Texto em excerto —
******************************

A gravidade do quadro de pobreza e miséria, no Brasil, constitui permanente preocupação e obriga a refletir sobre suas influências no social e, principalmente, na área de atuação junto da família, na qual as políticas públicas ainda se ressentem de uma ação mais expressiva. O Estado deve assegurar direitos e propiciar condições para a efetiva participação da família no desenvolvimento de seus filhos, porém os investimentos públicos brasileiros, na área social, estão cada vez mais vinculados ao desempenho da economia.
O Brasil nas últimas décadas vem impondo uma enorme desigualdade na distribuição de renda e elevados níveis de pobreza que exclui parte significativa de sua população do acesso a condições mínimas de dignidade e cidadania. Estudo em Economia mostrou que, de 1992 a 1999, os 25% mais pobres perderam 20% da renda e os 5% mais ricos perderam 10%. Estes dados levam a constatar que a defasagem salarial é maior para os pobres, o que amplia, ainda mais, a concentração de renda no Brasil. Pobreza não pode ser definida de forma única, mas ela se evidencia quando parte da população não é capaz de gerar renda suficiente para se ter acesso sustentável aos recursos básicos que garantam uma qualidade de vida digna. Estes recursos são água, saúde, educação, alimentação, moradia, renda e cidadania.

******************************

O que se pede — Reproduza o trecho do texto sobre a pobreza no Brasil que vai de "A gravidade do" a "desempenho da economia.", inclusive.

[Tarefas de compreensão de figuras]
******************************

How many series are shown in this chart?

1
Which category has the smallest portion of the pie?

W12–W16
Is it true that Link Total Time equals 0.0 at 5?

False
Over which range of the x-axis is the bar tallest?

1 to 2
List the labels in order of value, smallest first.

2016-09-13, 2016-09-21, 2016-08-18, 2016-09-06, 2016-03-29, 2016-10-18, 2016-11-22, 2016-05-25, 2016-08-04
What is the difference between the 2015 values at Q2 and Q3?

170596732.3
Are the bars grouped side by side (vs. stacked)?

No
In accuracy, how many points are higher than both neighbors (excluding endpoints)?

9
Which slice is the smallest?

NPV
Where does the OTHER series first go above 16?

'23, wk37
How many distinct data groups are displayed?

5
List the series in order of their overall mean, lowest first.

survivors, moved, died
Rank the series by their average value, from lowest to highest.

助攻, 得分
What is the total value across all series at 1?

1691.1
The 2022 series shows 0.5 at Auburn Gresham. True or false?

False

******************************

Resposta esperada —
A gravidade do quadro de pobreza e miséria, no Brasil, constitui permanente preocupação e obriga a refletir sobre suas influências no social e, principalmente, na área de atuação junto da família, na qual as políticas públicas ainda se ressentem de uma ação mais expressiva. O Estado deve assegurar direitos e propiciar condições para a efetiva participação da família no desenvolvimento de seus filhos, porém os investimentos públicos brasileiros, na área social, estão cada vez mais vinculados ao desempenho da economia.